*Work request:*
Go through the records and restate them word for word, omitting images.

Camera metadata records

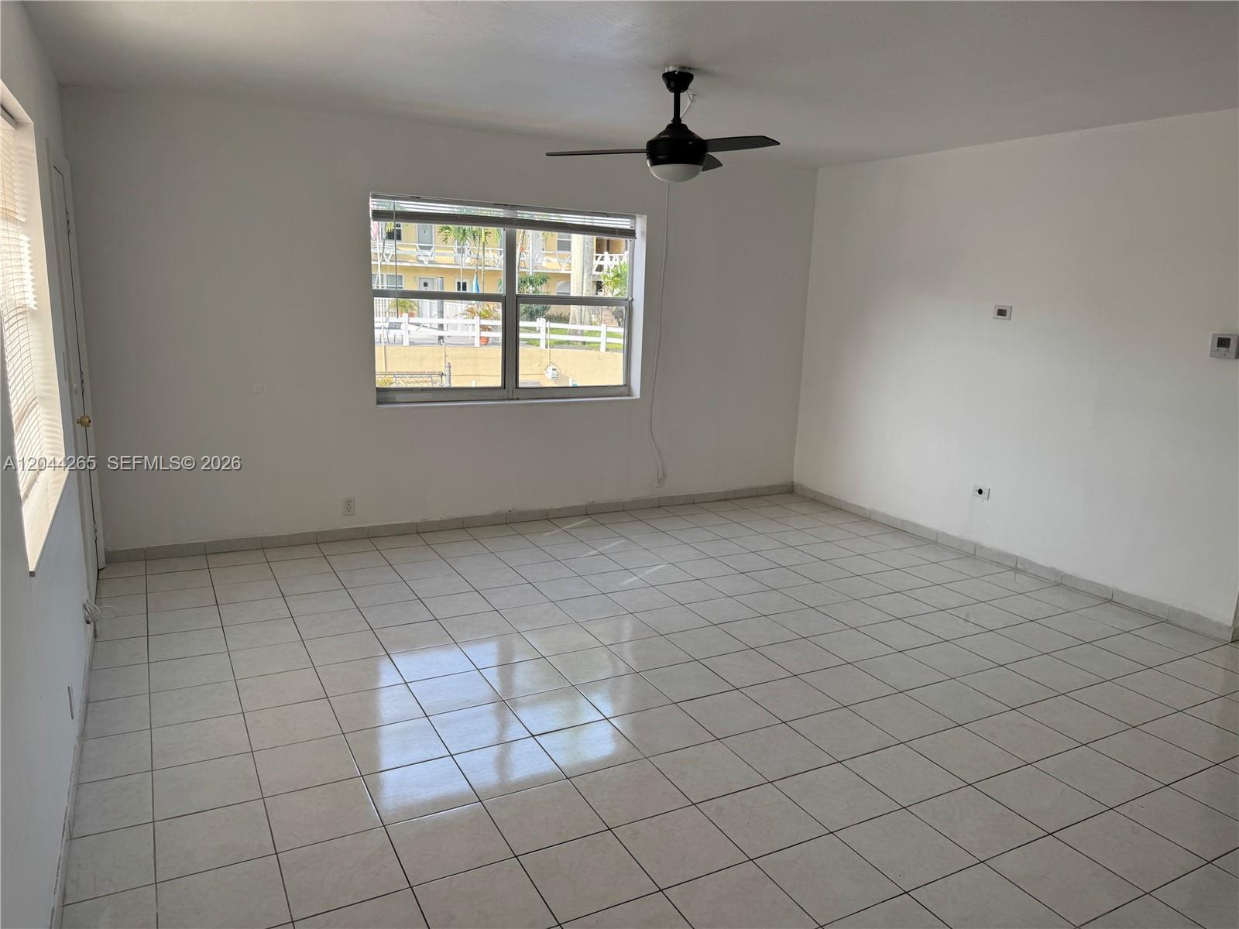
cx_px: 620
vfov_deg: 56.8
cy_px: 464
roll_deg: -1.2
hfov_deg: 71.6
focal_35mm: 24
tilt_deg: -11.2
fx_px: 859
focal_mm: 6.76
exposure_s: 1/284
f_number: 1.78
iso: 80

*Answer space:*
cx_px: 620
vfov_deg: 56.8
cy_px: 464
roll_deg: -1.2
hfov_deg: 71.6
focal_35mm: 24
tilt_deg: -11.2
fx_px: 859
focal_mm: 6.76
exposure_s: 1/284
f_number: 1.78
iso: 80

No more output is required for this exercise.